Jerry S Eicher, author of ‘My Amish Childhood’ was born in 1961 to a 19 year old Amish girl following a marriage contract that committed his mother to continue working on her father’s strawberry farm. But, arriving only a few days after the wedding baby Jerry reduced grandfather Stoll’s plans lay in tatters, and the new born innocent carried a burden of guilt that would haunt his later life.
Grandfather Stoll although jolly, was a regal with a quick temper that knew no distinction on rank or station – family, friends and even bishops alike suffered the fiery outbursts of his rage.
In the end, it was the old grandfather who would change the family’s fortunes. Grandfather Stoll had married the sister of an Amish intellectual who founded an Old Order Publishers, ‘Pathway Publishing’, with some of the old man’s sons. Jerry’s paternal grandfather - Eicher, ran the company’s print shop and worked the machinery. Jerry’s parents lived in the Stoll house until his father built the growing family of five a house near the Amish school.
Jerry paints a detailed and revealing picture of Amish domestic, educational and working life. The house of his family and grandparents is the focus for an existence that is plain, hard and satisfying simple in its joys and pleasures. Life looks set to continue in the time honoured Amish tradition until a dull glow red is seen on the horizon. Only later does Jerry learn that, a cooking accident in grandfather Stoll’s house had caused an explosion and a catastrophic fire. Although no one was hurt, his mother’s family home had been reduced to ashes.
The community rallied around to rebuild the old man’s house, but the fire had kindled a new idea in the patriarch’s mind – a calling to mission. An outsider, an ‘Englischer’ had told the grandfather of a children’s home mission begun in the South American country of Honduras. At the same time, an Amish ruling – an ‘ordnung’ was about to have a severe impact on Jerry’s father’s construction business.
Against this background, the families set in motion a search for land in Honduras where they could settle and begin a new life and found a new Amish community. In 1968 the Stoll-Eicher families and others that joined their exodus to a new Canaan took possession of the 550 acre Finca Sanson farm 3000 miles away and 3000 feet up a 3500 foot mountain.

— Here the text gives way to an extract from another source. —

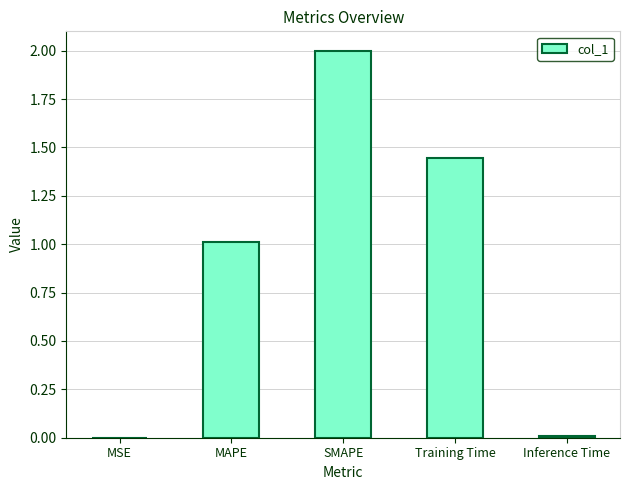

Where does the data first go above 1?

MAPE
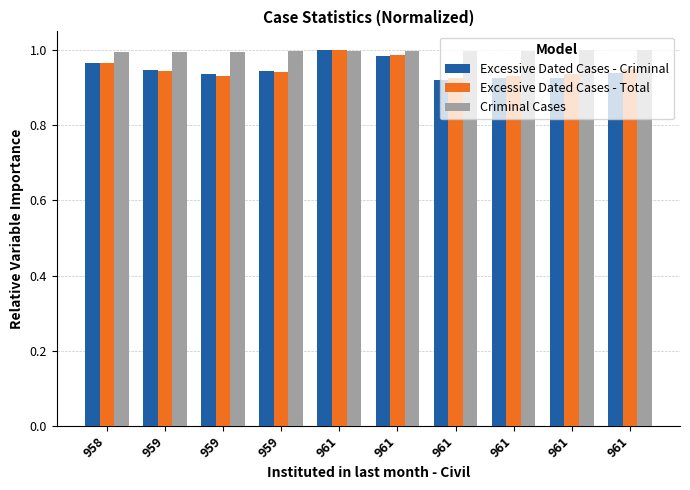

What is the lowest value of the Excessive Dated Cases - Total series?

0.9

This is the setting for Jerry S Eicher’s ‘My Amish Childhood’; his Honduran adventure and his return to the Amish homeland when the dream eventually evaporated. The book is an unusual insight into the workings and relationships within and without the ancient community, its struggles to survive and the resilience and determination of its members. It’s about loyalty faith and discovery.